-- TEXT FOR ANALYSIS --
To evaluate selective constraints of potential regulatory elements near exons with devAS in humans (Fig. 4d), we used the Genome Aggregation Database62 (gnomAD). We collected all nonsingleton SNPs 50 nt up- and downstream of introns and compared minor allele frequencies (MAFs) between exons with up/down patterns using Mann–Whitney U-tests. In accordance with population genetic principles, we assumed that lower MAFs are associated with higher selective constraints62.

Exon gain/loss analyses

Exons present only in subsets of species were considered as candidates for evolutionary exon ‘birth’ or loss. To identify such cases, we searched for pairs of consecutive 1:1 orthologous exons (border exons) that, in a subset of species, are interspaced by an additional exon. These additional exons formed an initial list of potentially gained or lost exons. If, for a given pair of border exons, an additional exon was observed in more than one species, we assessed the sequence similarity of these exons between species. To do so, we used BLASTN v.2.9.0+ (ref. 63; parameters: -word_size 8 -evalue 10000) to align exons from species where they were found to the corresponding regions in all other species (that is, the sequence of the exon plus four flanking nucleotides were used as query sequences). As potential target sequences in the other species, we used the two orthologous border exons and the sequences between them. The following filters were applied to the initial list of potentially gained/lost exons: (1) potentially gained/lost exons should not align to consecutive orthologous border exons in species where no interspaced exons were detected; (2) potentially gained/lost exons observed in multiple species should all align to each other; and (3) only exons shorter than 500 nt were considered. The type of event (gain or loss) and its evolutionary age were identified based on parsimony (that is, the scenario requiring the smallest number of evolutionary events is assumed to be the correct one); only cases that could be explained by a single gain or loss event were retained for downstream analyses. The list of new exons is provided in Supplementary Data 10. For the assessment of overlaps of human/mouse exons with TEs, a minimum overlap of 10 nt was required. TE information and coordinates were retrieved from the UCSC Genome Browser (https://genome.ucsc.edu).

-- RECORDS SHOWN --
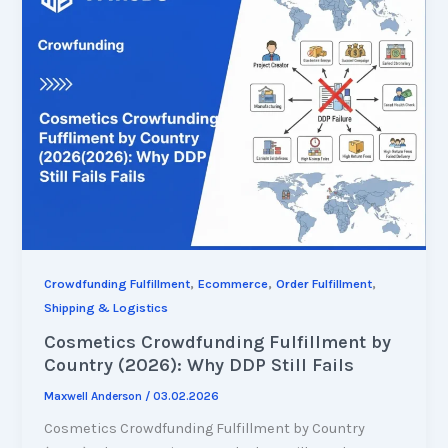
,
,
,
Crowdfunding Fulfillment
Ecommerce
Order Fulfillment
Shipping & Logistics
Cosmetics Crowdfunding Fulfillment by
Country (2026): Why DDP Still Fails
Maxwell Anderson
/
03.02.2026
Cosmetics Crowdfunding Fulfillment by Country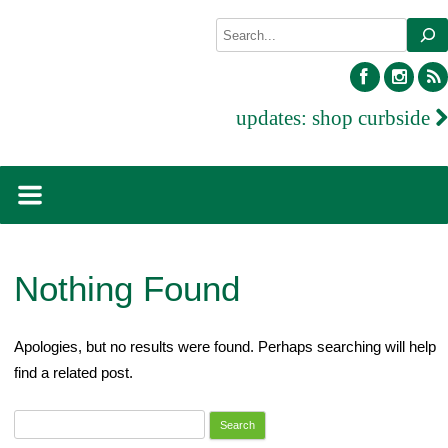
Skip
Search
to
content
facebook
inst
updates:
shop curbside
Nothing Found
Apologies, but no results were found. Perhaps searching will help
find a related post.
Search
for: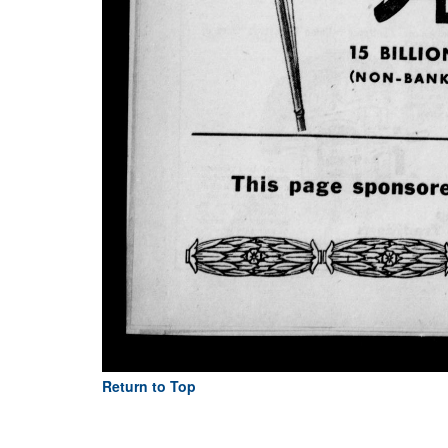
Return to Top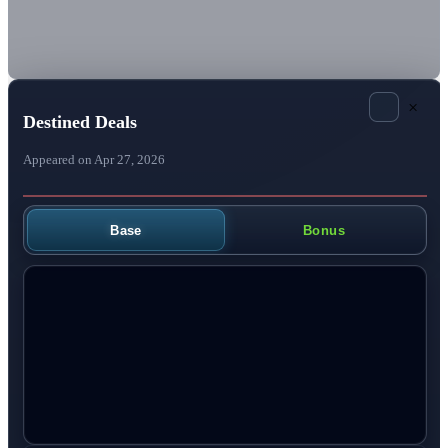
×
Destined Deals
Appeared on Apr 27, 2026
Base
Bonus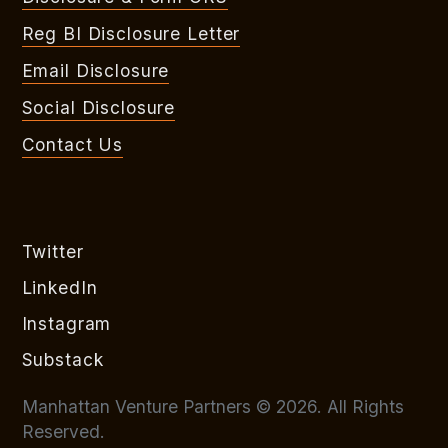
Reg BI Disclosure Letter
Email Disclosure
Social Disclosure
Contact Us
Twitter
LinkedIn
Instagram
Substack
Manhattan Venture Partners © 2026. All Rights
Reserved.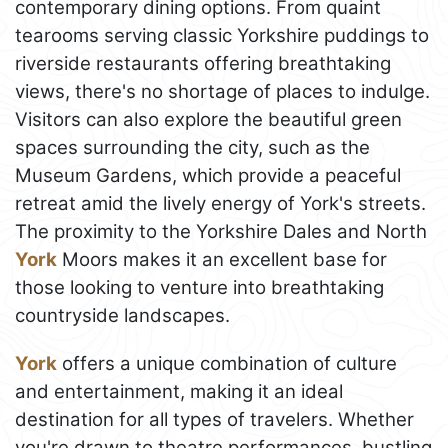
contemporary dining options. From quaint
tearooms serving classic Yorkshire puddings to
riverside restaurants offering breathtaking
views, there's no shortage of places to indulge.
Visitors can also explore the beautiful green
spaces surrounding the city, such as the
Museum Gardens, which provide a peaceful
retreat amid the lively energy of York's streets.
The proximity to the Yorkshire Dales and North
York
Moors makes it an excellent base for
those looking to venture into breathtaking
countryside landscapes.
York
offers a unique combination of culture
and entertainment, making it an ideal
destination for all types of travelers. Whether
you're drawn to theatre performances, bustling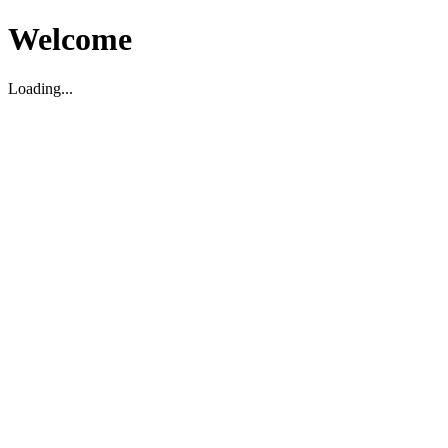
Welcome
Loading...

==

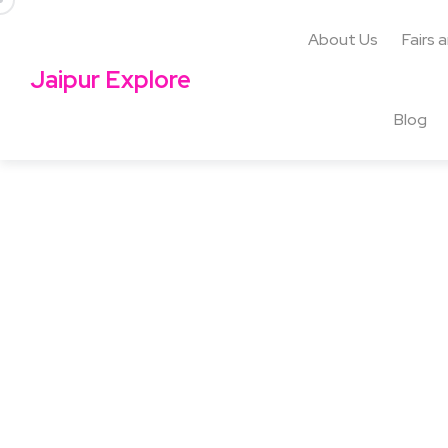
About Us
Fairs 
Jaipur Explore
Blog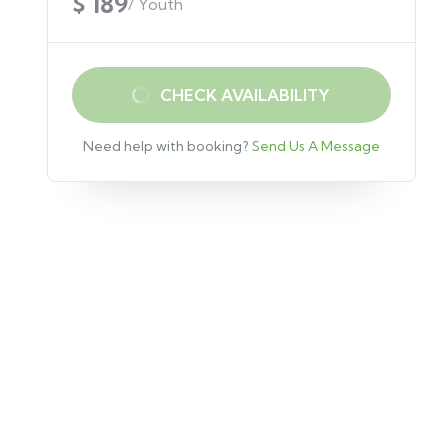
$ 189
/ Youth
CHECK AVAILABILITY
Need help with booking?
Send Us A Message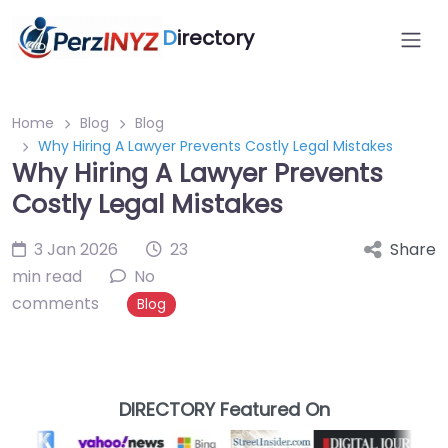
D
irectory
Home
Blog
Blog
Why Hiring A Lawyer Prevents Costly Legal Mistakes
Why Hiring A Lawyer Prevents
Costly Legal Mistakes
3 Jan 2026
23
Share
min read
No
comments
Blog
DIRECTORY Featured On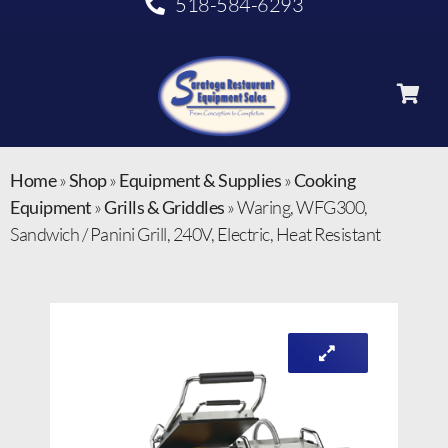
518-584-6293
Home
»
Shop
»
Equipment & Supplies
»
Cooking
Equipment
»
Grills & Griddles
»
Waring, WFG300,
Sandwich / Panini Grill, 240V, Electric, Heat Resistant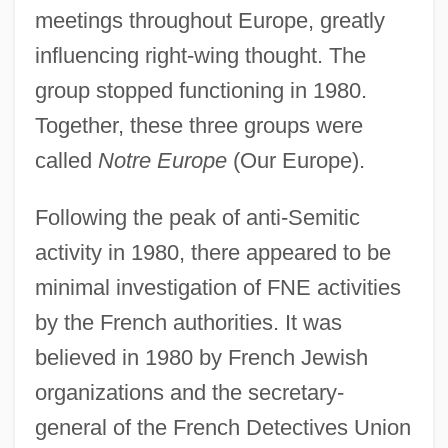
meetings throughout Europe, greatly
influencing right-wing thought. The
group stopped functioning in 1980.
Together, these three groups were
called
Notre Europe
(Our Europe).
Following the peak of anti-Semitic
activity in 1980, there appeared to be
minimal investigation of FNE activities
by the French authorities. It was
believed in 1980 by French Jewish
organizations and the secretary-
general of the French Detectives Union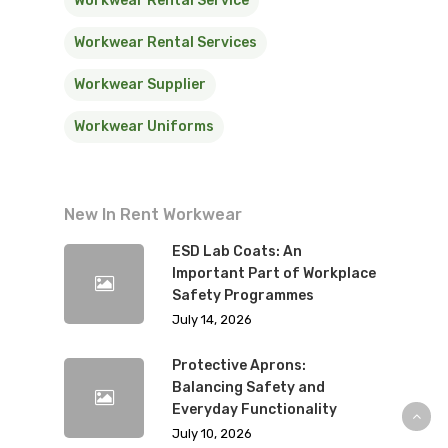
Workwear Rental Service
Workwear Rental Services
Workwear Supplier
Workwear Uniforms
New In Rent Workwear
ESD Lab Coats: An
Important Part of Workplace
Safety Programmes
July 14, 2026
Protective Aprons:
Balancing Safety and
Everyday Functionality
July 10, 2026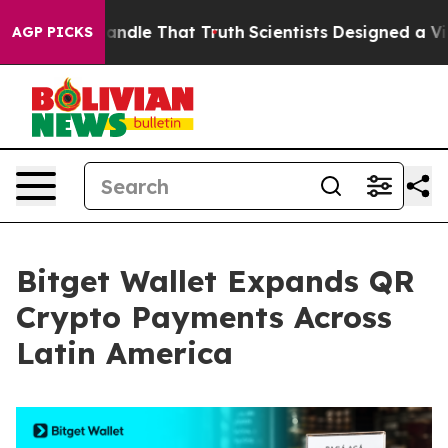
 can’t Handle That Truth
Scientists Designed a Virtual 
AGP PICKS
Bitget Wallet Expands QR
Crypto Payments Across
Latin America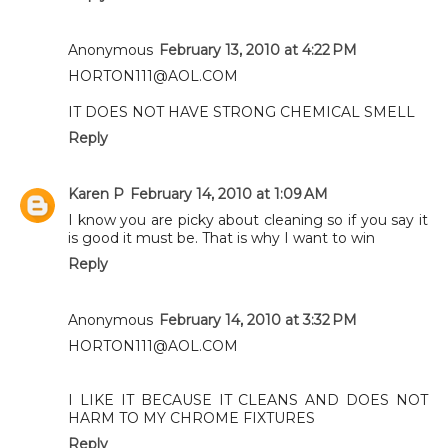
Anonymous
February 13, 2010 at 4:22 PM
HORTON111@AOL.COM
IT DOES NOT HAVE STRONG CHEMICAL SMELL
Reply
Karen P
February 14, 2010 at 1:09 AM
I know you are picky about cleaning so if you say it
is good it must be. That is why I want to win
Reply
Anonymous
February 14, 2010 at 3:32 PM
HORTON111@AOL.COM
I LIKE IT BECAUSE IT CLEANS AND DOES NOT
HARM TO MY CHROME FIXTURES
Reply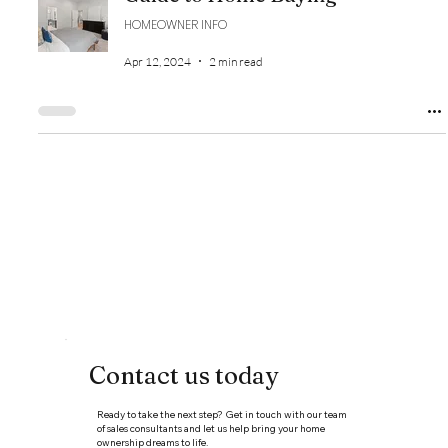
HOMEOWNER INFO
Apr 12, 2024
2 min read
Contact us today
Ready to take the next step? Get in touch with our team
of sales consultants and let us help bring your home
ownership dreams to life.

-- PROBLEM REQUIREMENTS --
In the methods text, what minimum overlap was required when assessing whether human or mouse exons overlap with TEs?

-- EXPECTED ANSWER --
A minimum overlap of 10 nt was required.